Collected data entries
▶

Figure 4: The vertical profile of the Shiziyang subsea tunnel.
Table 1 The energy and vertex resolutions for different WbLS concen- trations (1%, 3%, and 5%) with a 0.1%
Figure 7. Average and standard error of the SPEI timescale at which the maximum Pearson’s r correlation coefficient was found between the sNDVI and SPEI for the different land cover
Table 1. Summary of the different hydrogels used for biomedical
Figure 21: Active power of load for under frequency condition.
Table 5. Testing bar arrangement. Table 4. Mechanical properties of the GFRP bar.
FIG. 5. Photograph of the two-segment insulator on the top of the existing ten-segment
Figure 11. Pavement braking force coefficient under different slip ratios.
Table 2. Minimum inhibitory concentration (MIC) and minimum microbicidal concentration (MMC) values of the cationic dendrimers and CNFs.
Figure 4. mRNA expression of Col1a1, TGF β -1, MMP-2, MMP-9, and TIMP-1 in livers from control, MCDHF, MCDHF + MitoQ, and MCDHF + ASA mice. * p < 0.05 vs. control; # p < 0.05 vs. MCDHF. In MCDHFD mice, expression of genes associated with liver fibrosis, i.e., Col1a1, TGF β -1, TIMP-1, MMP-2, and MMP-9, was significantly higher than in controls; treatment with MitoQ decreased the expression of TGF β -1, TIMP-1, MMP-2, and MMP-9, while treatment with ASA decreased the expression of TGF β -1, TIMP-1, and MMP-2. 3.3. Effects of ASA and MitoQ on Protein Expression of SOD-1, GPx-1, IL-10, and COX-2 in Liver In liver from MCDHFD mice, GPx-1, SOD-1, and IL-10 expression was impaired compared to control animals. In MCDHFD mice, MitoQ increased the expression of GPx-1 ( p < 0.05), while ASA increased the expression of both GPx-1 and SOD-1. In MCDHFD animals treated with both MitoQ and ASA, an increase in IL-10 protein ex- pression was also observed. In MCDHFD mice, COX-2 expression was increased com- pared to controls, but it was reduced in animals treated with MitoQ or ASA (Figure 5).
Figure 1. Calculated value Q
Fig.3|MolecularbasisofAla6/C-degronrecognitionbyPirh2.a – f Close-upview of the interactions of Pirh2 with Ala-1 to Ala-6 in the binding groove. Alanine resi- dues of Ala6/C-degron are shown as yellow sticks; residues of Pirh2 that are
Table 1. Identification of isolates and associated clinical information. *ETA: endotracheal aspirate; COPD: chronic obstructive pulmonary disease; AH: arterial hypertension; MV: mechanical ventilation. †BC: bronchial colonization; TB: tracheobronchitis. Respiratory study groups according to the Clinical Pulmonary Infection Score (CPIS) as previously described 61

◀

» Task goal: Repeat each record above precisely as written.

» Answer to this problem:
Figure 4: The vertical profile of the Shiziyang subsea tunnel.
Table 1 The energy and vertex resolutions for different WbLS concen- trations (1%, 3%, and 5%) with a 0.1%
Figure 7. Average and standard error of the SPEI timescale at which the maximum Pearson’s r correlation coefficient was found between the sNDVI and SPEI for the different land cover
Table 1. Summary of the different hydrogels used for biomedical
Figure 21: Active power of load for under frequency condition.
Table 5. Testing bar arrangement. Table 4. Mechanical properties of the GFRP bar.
FIG. 5. Photograph of the two-segment insulator on the top of the existing ten-segment
Figure 11. Pavement braking force coefficient under different slip ratios.
Table 2. Minimum inhibitory concentration (MIC) and minimum microbicidal concentration (MMC) values of the cationic dendrimers and CNFs.
Figure 4. mRNA expression of Col1a1, TGF β -1, MMP-2, MMP-9, and TIMP-1 in livers from control, MCDHF, MCDHF + MitoQ, and MCDHF + ASA mice. * p < 0.05 vs. control; # p < 0.05 vs. MCDHF. In MCDHFD mice, expression of genes associated with liver fibrosis, i.e., Col1a1, TGF β -1, TIMP-1, MMP-2, and MMP-9, was significantly higher than in controls; treatment with MitoQ decreased the expression of TGF β -1, TIMP-1, MMP-2, and MMP-9, while treatment with ASA decreased the expression of TGF β -1, TIMP-1, and MMP-2. 3.3. Effects of ASA and MitoQ on Protein Expression of SOD-1, GPx-1, IL-10, and COX-2 in Liver In liver from MCDHFD mice, GPx-1, SOD-1, and IL-10 expression was impaired compared to control animals. In MCDHFD mice, MitoQ increased the expression of GPx-1 ( p < 0.05), while ASA increased the expression of both GPx-1 and SOD-1. In MCDHFD animals treated with both MitoQ and ASA, an increase in IL-10 protein ex- pression was also observed. In MCDHFD mice, COX-2 expression was increased com- pared to controls, but it was reduced in animals treated with MitoQ or ASA (Figure 5).
Figure 1. Calculated value Q
Fig.3|MolecularbasisofAla6/C-degronrecognitionbyPirh2.a – f Close-upview of the interactions of Pirh2 with Ala-1 to Ala-6 in the binding groove. Alanine resi- dues of Ala6/C-degron are shown as yellow sticks; residues of Pirh2 that are
Table 1. Identification of isolates and associated clinical information. *ETA: endotracheal aspirate; COPD: chronic obstructive pulmonary disease; AH: arterial hypertension; MV: mechanical ventilation. †BC: bronchial colonization; TB: tracheobronchitis. Respiratory study groups according to the Clinical Pulmonary Infection Score (CPIS) as previously described 61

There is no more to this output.